Cuando tenga sesenta y cuatro años

Diego Igeño

Una de las canciones de los Beatles más simpáticas en su sonido forma parte del legendario álbum “Sgt. Pepper.’s Lonely Hearts Club Band”. Se titula “When I’m Sixty-four”. En ella, sus autores ironizan sobre cómo será su futuro cuando se vuelvan viejos y pierdan el pelo. El destino, caprichoso siempre, les robó esa posibilidad a dos de ellos, John, asesinado en 1980 a los 40 años, y George muerto de cáncer de pulmón a los 57.

Por el rabillo del ojo, atisbo ya mis sesenta y cuatro, si la Parca, claro, siempre veleidosa y cruel, no tiene a bien incluirme antes en su cosecha y llevarme p’alante. Ya lo ha hecho con dos grandes amigos a los que diariamente echo de menos. Si eso no sucede, cuando tenga esa edad estaré a una pizca de la jubilación.

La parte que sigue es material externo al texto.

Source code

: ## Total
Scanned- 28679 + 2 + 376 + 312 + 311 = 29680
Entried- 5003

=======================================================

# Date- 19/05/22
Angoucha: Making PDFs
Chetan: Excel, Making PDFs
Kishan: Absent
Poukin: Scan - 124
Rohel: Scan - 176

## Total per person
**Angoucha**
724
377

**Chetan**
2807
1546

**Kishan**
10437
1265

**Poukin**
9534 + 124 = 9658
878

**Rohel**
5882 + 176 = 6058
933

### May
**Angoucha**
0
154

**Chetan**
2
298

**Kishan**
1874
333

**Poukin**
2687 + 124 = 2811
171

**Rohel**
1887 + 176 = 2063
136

¡Jubilación! Este concepto nunca había entrado en mi vocabulario y ahora, sin embargo, no cesa de martillear continuamente mi mente. Y siempre, siempre, se me viene a la cabeza la ingeniosa frase de Pepe Isbert en “La gran familia”: «Jubilado, jorobado, la misma palabra lo dice». ¿Supondrá para mí estar fastidiado? Como pueden imaginar no tengo la bola de adivino para ver el futuro ni tampoco la máquina del tiempo que ideó H.G. Wells, pero sí pistas en el presente que me hacen aventurar algunas conjeturas. No vale la pena que las comparta porque este artículo quiero que vaya por otros derroteros.

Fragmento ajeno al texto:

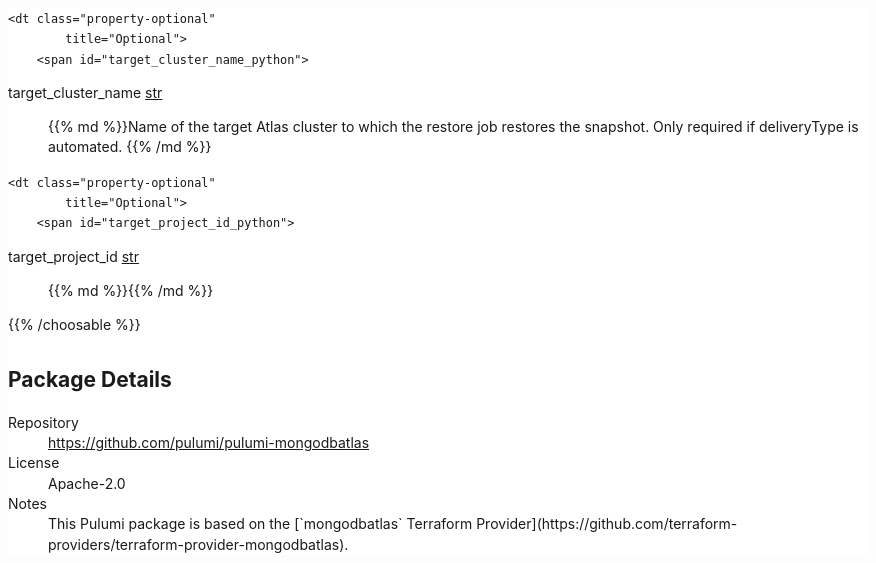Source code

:     <dt class="property-optional"
            title="Optional">
        <span id="target_cluster_name_python">
<a href="#target_cluster_name_python" style="color: inherit; text-decoration: inherit;">target_<wbr>cluster_<wbr>name</a>
</span> 
        <span class="property-indicator"></span>
        <span class="property-type"><a href="https://docs.python.org/3/library/stdtypes.html">str</a></span>
    </dt>
    <dd>{{% md %}}Name of the target Atlas cluster to which the restore job restores the snapshot. Only required if deliveryType is automated.
{{% /md %}}</dd>

    <dt class="property-optional"
            title="Optional">
        <span id="target_project_id_python">
<a href="#target_project_id_python" style="color: inherit; text-decoration: inherit;">target_<wbr>project_<wbr>id</a>
</span> 
        <span class="property-indicator"></span>
        <span class="property-type"><a href="https://docs.python.org/3/library/stdtypes.html">str</a></span>
    </dt>
    <dd>{{% md %}}{{% /md %}}</dd>

</dl>
{{% /choosable %}}









<h2 id="package-details">Package Details</h2>
<dl class="package-details">
	<dt>Repository</dt>
	<dd><a href="https://github.com/pulumi/pulumi-mongodbatlas">https://github.com/pulumi/pulumi-mongodbatlas</a></dd>
	<dt>License</dt>
	<dd>Apache-2.0</dd>
	<dt>Notes</dt>
	<dd>This Pulumi package is based on the [`mongodbatlas` Terraform Provider](https://github.com/terraform-providers/terraform-provider-mongodbatlas).</dd>
</dl>


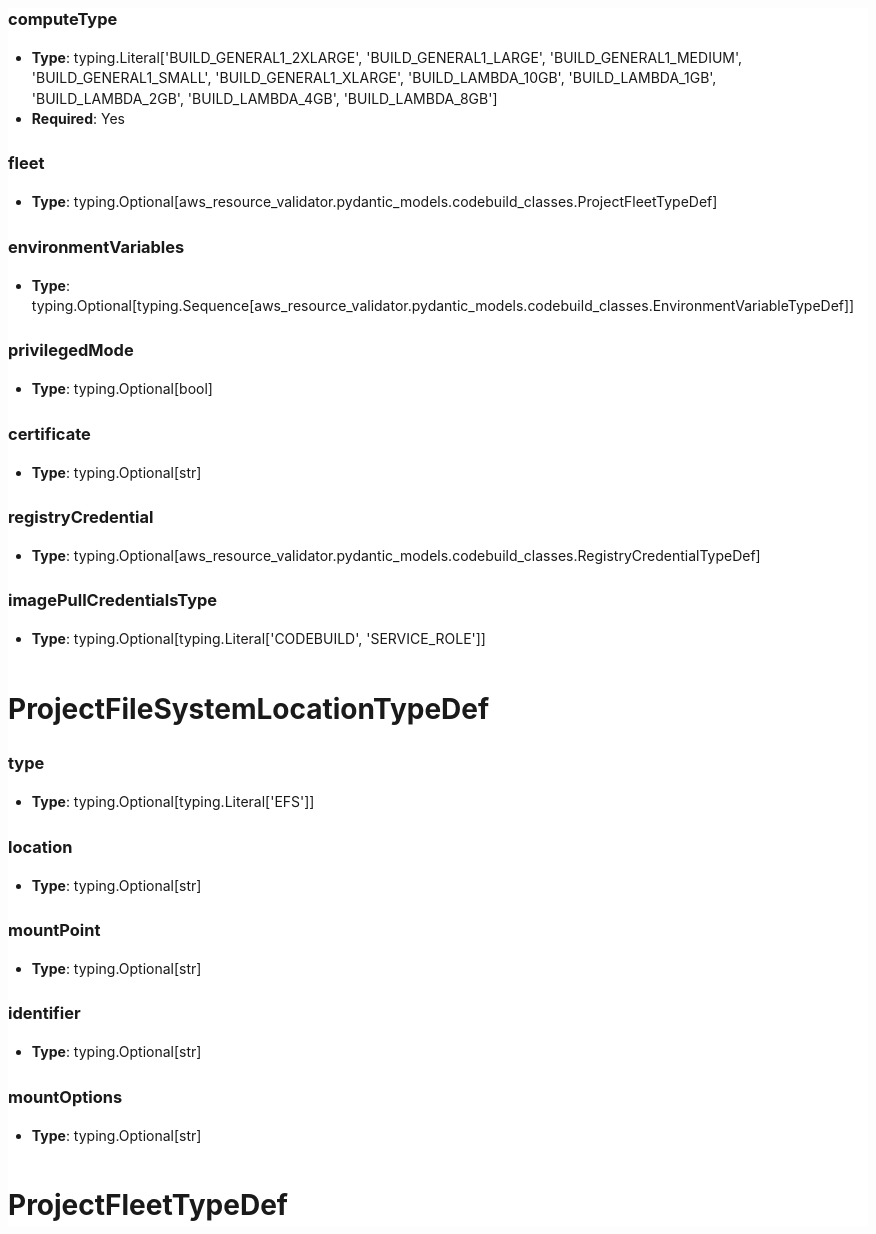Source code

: ### computeType
- **Type**: typing.Literal['BUILD_GENERAL1_2XLARGE', 'BUILD_GENERAL1_LARGE', 'BUILD_GENERAL1_MEDIUM', 'BUILD_GENERAL1_SMALL', 'BUILD_GENERAL1_XLARGE', 'BUILD_LAMBDA_10GB', 'BUILD_LAMBDA_1GB', 'BUILD_LAMBDA_2GB', 'BUILD_LAMBDA_4GB', 'BUILD_LAMBDA_8GB']
- **Required**: Yes

### fleet
- **Type**: typing.Optional[aws_resource_validator.pydantic_models.codebuild_classes.ProjectFleetTypeDef]

### environmentVariables
- **Type**: typing.Optional[typing.Sequence[aws_resource_validator.pydantic_models.codebuild_classes.EnvironmentVariableTypeDef]]

### privilegedMode
- **Type**: typing.Optional[bool]

### certificate
- **Type**: typing.Optional[str]

### registryCredential
- **Type**: typing.Optional[aws_resource_validator.pydantic_models.codebuild_classes.RegistryCredentialTypeDef]

### imagePullCredentialsType
- **Type**: typing.Optional[typing.Literal['CODEBUILD', 'SERVICE_ROLE']]


# ProjectFileSystemLocationTypeDef

### type
- **Type**: typing.Optional[typing.Literal['EFS']]

### location
- **Type**: typing.Optional[str]

### mountPoint
- **Type**: typing.Optional[str]

### identifier
- **Type**: typing.Optional[str]

### mountOptions
- **Type**: typing.Optional[str]


# ProjectFleetTypeDef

Habitualmente he disfrutado con mi trabajo, a pesar de que en algún momento hayan venido tragos amargos y de haberme tropezado con algunos indeseables. Ahora, por contra, la administración local me ha desbordado y se escapa de mi comprensión: la tecnificación y la burocratización extrema, el distanciamiento en el trato, la falta de empatía con el administrado y otros argumentos similares me hacen soñar con un porvenir en que computadoras con manuales de derecho administrativo en el disco duro nos sustituyan y atiendan al ciudadano. La voz será más metálica, pero la frialdad la misma. El mal se extiende por todas las administraciones públicas hasta llegar al esperpento de obligar a un usuario a irse a su casa y pedir una cita por internet pese a estar «in situ» en la oficina donde no «pueden» dársela. O a cargar sobre sus espaldas -y sobre sus bolsillos- los errores garrafales que en ellas se cometen pese a que les demuestres fehacientemente sus fallos. Es tal su arrogancia y prepotencia que no admiten moverse un milímetro de lo que tienen establecido en una práctica administrativa viciada que los lleva a jugar siempre con las cartas marcadas.
Todo ello me hace suspirar con el momento de bajarme de ese maldito barco y navegar por otras aguas menos procelosas, en las que me sienta a gusto. Y me pregunto, ¿vale la pena perder horas de sueño y de dedicación cuando vislumbramos una nueva dictadura, esta vez de la “tecnocracia 2.0”, al frente de los ayuntamientos que hará innecesarios los comicios porque serán – ¿son? – ellos quienes detenten el verdadero poder? La respuesta para mí es clara: con su pan se lo coman, pero déjenme en paz. Y a quien Dios se la dé, San Pedro se la bendiga.